* [REQUIRED ACTION]
Write out again the lines of the items below, beginning with the line that contains "Liens utiles" and continuing through the line that contains "pec@rinascimentoitalia.it". Leave the pictures out of your answer.

* [Dataset records]
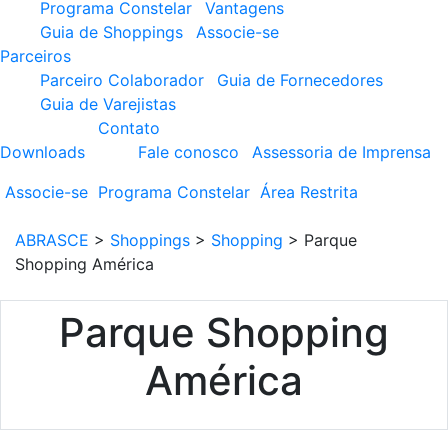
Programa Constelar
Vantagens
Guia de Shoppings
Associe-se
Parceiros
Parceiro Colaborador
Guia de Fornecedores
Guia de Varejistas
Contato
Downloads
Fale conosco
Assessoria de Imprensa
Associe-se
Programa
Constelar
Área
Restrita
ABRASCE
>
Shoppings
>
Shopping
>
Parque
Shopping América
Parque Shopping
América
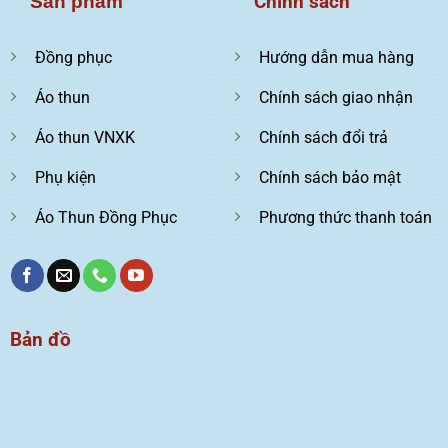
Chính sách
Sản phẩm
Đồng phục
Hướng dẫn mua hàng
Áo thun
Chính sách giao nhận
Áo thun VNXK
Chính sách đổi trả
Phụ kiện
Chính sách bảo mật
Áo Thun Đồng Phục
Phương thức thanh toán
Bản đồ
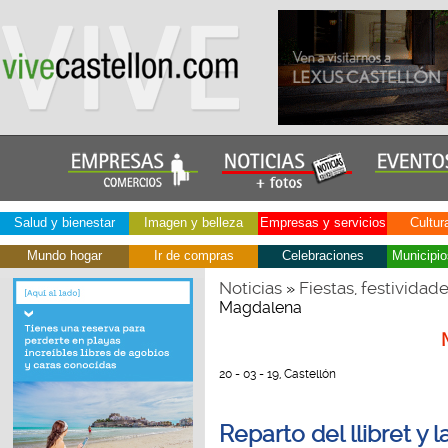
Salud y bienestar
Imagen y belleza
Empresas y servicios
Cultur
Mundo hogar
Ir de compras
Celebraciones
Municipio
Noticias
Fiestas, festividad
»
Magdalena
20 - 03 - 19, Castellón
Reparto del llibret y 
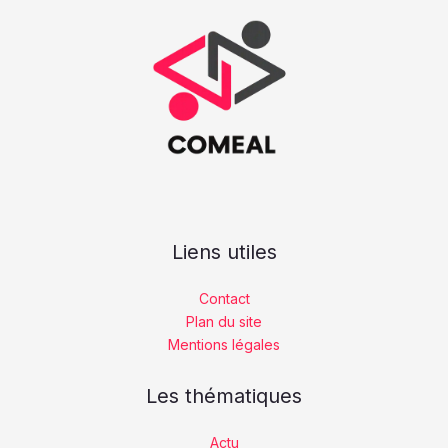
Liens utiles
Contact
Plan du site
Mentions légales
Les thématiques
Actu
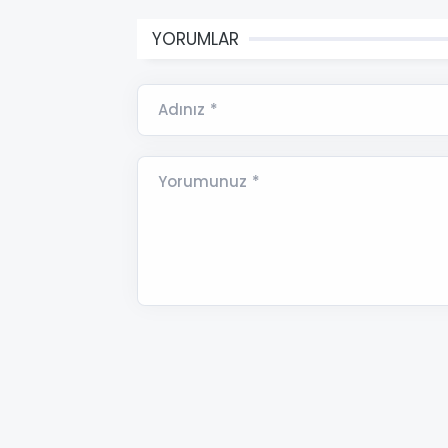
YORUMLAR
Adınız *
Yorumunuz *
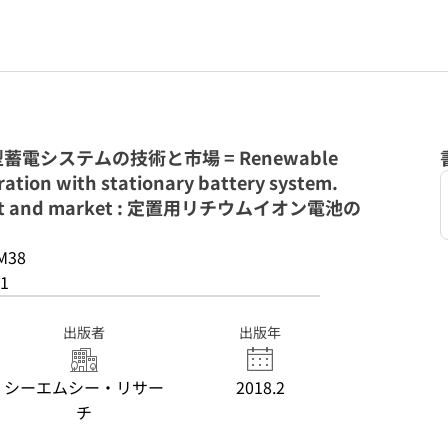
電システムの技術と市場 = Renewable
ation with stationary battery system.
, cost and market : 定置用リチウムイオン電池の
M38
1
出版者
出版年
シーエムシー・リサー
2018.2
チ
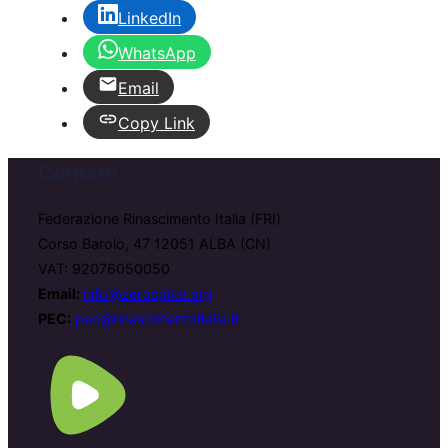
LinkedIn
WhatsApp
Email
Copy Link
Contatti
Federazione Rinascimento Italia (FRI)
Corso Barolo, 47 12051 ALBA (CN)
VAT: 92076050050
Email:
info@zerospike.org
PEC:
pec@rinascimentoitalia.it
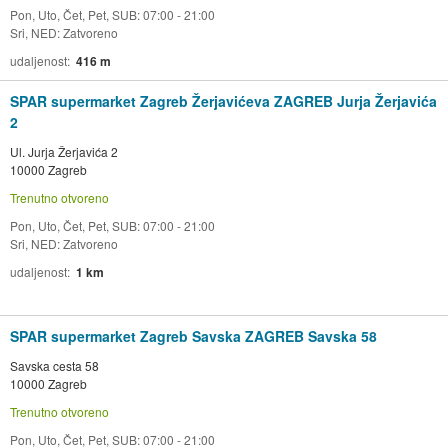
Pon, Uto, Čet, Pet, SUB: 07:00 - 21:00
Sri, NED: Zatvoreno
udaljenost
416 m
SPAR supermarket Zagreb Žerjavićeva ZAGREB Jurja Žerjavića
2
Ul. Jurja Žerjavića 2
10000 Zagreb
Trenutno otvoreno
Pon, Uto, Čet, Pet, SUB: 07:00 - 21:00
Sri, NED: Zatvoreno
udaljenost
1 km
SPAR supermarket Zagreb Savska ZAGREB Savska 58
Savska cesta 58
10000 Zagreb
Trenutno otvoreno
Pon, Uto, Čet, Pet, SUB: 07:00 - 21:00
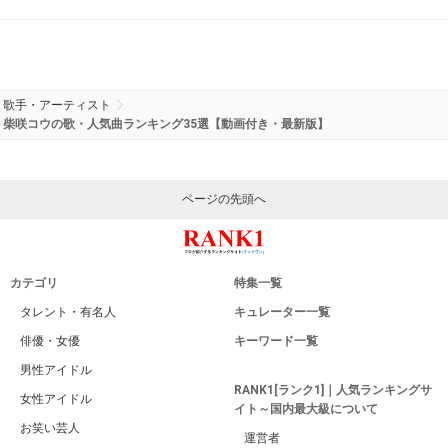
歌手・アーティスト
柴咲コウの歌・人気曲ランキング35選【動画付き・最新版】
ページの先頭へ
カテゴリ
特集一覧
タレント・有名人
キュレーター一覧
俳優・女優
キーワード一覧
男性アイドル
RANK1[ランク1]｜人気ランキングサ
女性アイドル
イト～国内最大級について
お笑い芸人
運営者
--
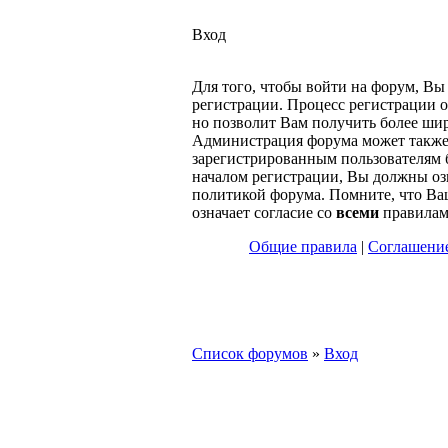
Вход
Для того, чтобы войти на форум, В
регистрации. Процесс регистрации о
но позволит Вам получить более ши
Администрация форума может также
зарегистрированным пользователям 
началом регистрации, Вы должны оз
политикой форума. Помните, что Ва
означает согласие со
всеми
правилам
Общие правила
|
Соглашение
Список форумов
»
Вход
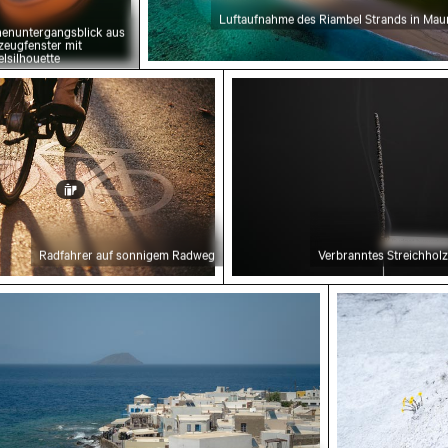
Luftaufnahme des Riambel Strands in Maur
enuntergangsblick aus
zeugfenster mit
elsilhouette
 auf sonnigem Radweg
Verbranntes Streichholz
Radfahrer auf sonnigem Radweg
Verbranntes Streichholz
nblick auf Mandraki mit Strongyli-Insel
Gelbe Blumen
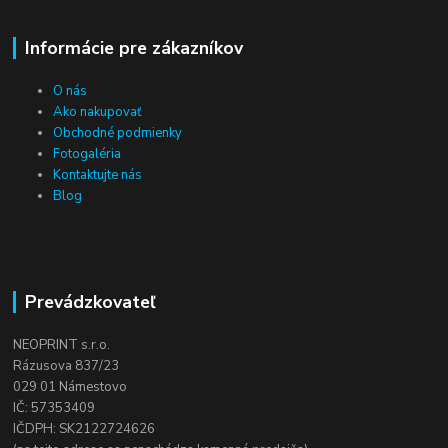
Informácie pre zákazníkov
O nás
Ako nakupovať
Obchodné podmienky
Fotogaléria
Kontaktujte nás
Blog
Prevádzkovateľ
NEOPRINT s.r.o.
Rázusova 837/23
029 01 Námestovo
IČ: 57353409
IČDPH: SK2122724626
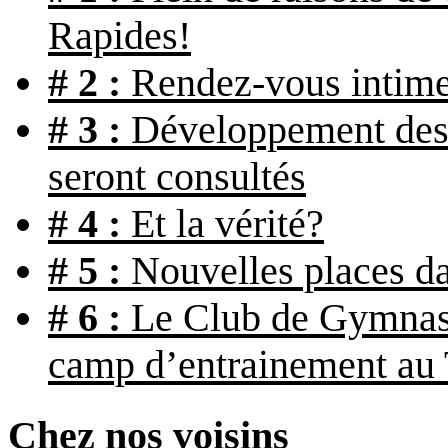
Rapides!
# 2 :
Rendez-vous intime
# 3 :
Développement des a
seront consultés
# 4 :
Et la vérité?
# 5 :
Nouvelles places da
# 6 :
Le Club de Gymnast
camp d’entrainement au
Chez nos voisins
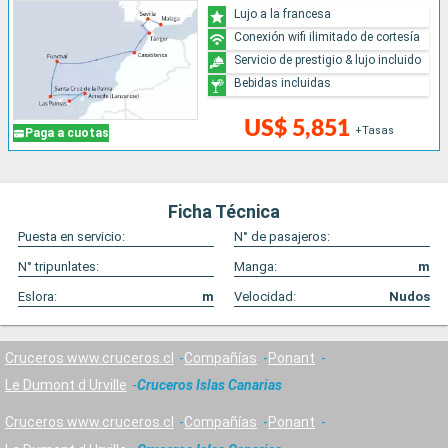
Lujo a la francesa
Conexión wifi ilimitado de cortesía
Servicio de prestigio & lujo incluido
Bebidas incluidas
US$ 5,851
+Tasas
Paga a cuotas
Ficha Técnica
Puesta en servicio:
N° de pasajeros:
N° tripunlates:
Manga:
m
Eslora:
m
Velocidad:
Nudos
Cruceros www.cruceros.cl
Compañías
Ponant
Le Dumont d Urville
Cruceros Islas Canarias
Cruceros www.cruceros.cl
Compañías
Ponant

* [SOLUTION]
Liens utiles
Contact
Plan du site
Mentions légales
Les thématiques
Actu
YORUMLAR
Adınız *
Yorumunuz *
電システムの技術と市場 = Renewable
ation with stationary battery system.
, cost and market : 定置用リチウムイオン電池の
M38
1
出版者
出版年
シーエムシー・リサー
2018.2
チ
LinkedIn
WhatsApp
Email
Copy Link
Contatti
Federazione Rinascimento Italia (FRI)
Corso Barolo, 47 12051 ALBA (CN)
VAT: 92076050050
Email:
info@zerospike.org
PEC:
pec@rinascimentoitalia.it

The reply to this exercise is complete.